Source data Block Start

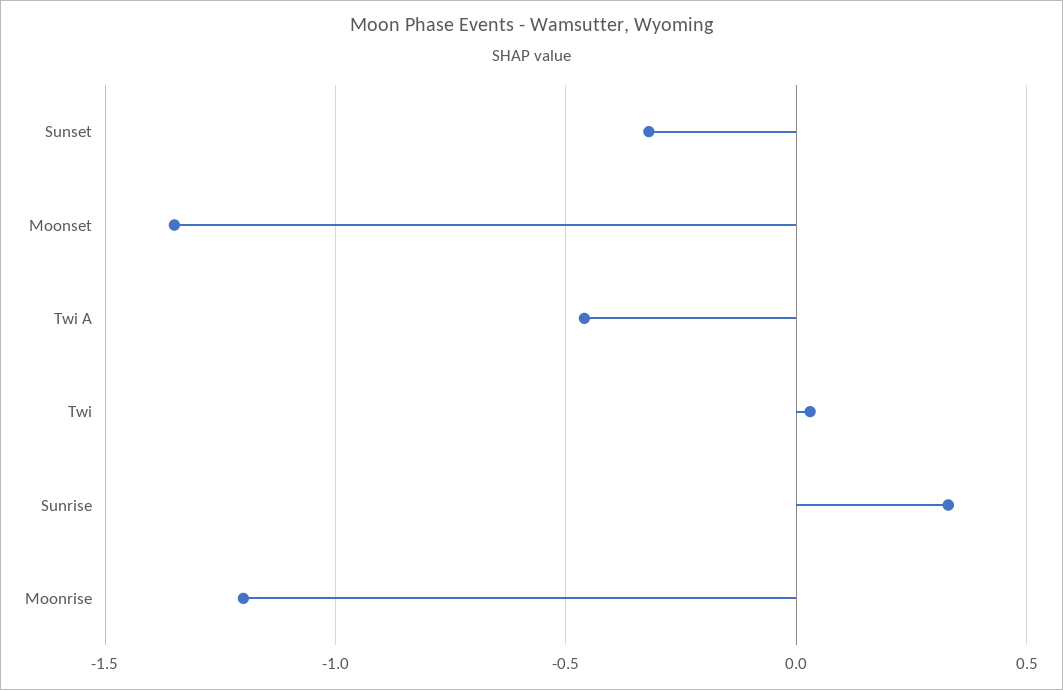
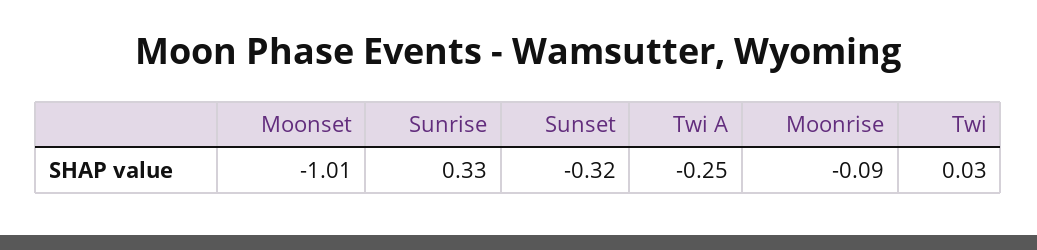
  {
    "Sunset": -0.32,
-   "Moonset": -1.35,
+   "Moonset": -1.01,
-   "Twi A": -0.45,
+   "Twi A": -0.25,
    "Twi": 0.03,
    "Sunrise": 0.33,
-   "Moonrise": -1.2
+   "Moonrise": -0.09
  }

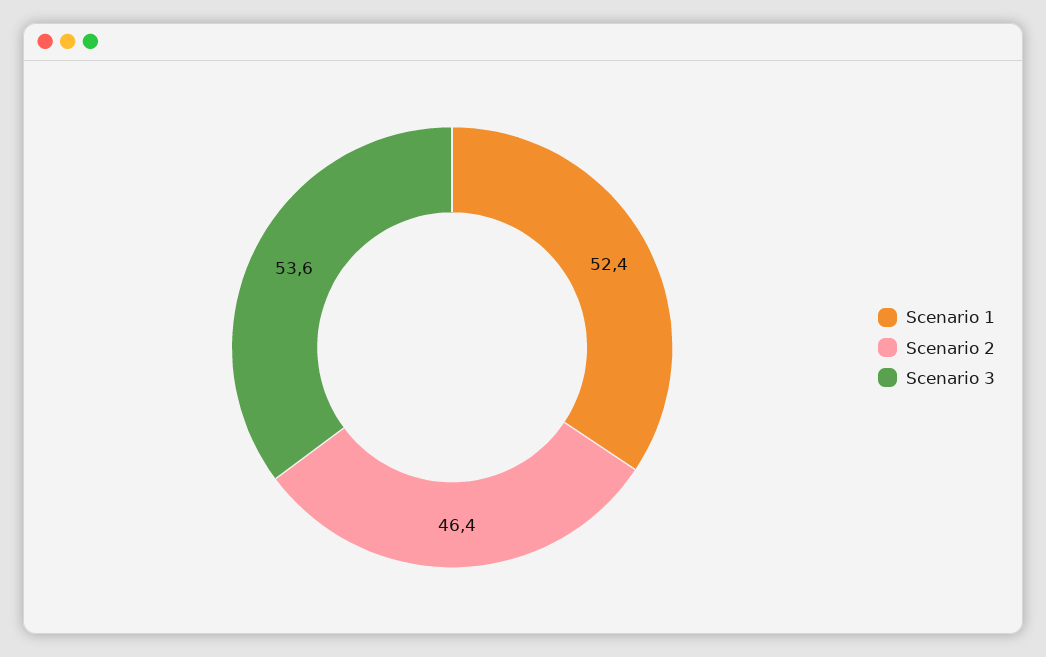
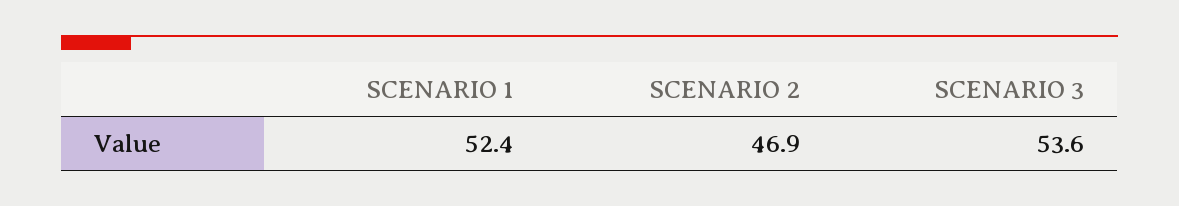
  {
    "Scenario 1": 52.4,
-   "Scenario 2": 46.4,
+   "Scenario 2": 46.9,
    "Scenario 3": 53.6
  }

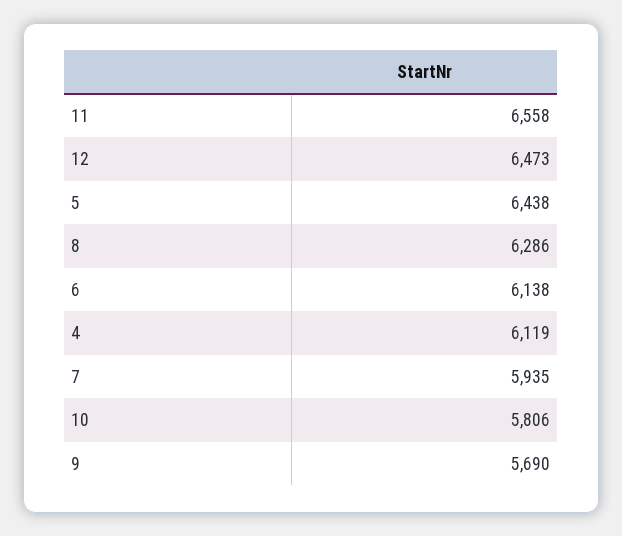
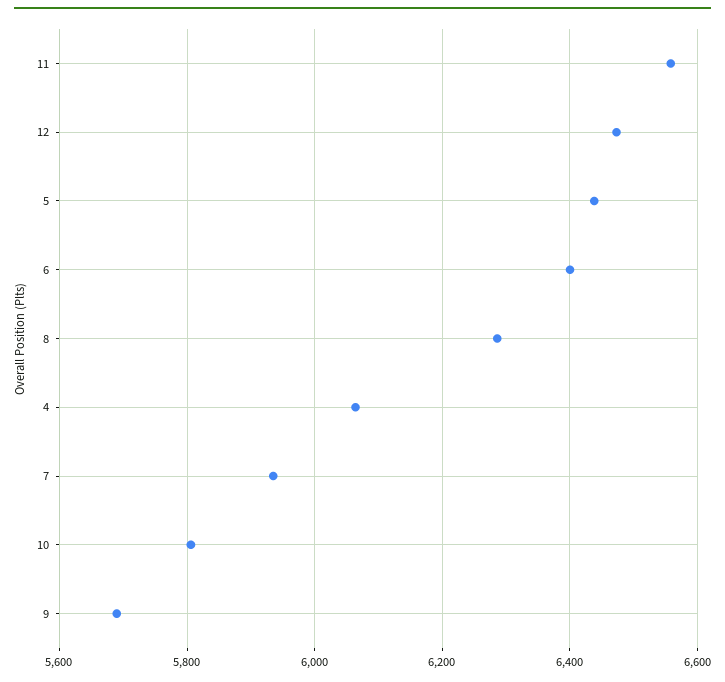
  {
    "11": 6558,
    "12": 6473,
    "5": 6438,
    "8": 6286,
-   "6": 6138,
+   "6": 6400,
-   "4": 6119,
+   "4": 6060,
    "7": 5935,
    "10": 5806,
    "9": 5690
  }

Source data Block End

◆ **Required action**
From first line to last, return the records verbatim without their pictures.

◆ **Response**
  {
    "Sunset": -0.32,
-   "Moonset": -1.35,
+   "Moonset": -1.01,
-   "Twi A": -0.45,
+   "Twi A": -0.25,
    "Twi": 0.03,
    "Sunrise": 0.33,
-   "Moonrise": -1.2
+   "Moonrise": -0.09
  }

  {
    "Scenario 1": 52.4,
-   "Scenario 2": 46.4,
+   "Scenario 2": 46.9,
    "Scenario 3": 53.6
  }

  {
    "11": 6558,
    "12": 6473,
    "5": 6438,
    "8": 6286,
-   "6": 6138,
+   "6": 6400,
-   "4": 6119,
+   "4": 6060,
    "7": 5935,
    "10": 5806,
    "9": 5690
  }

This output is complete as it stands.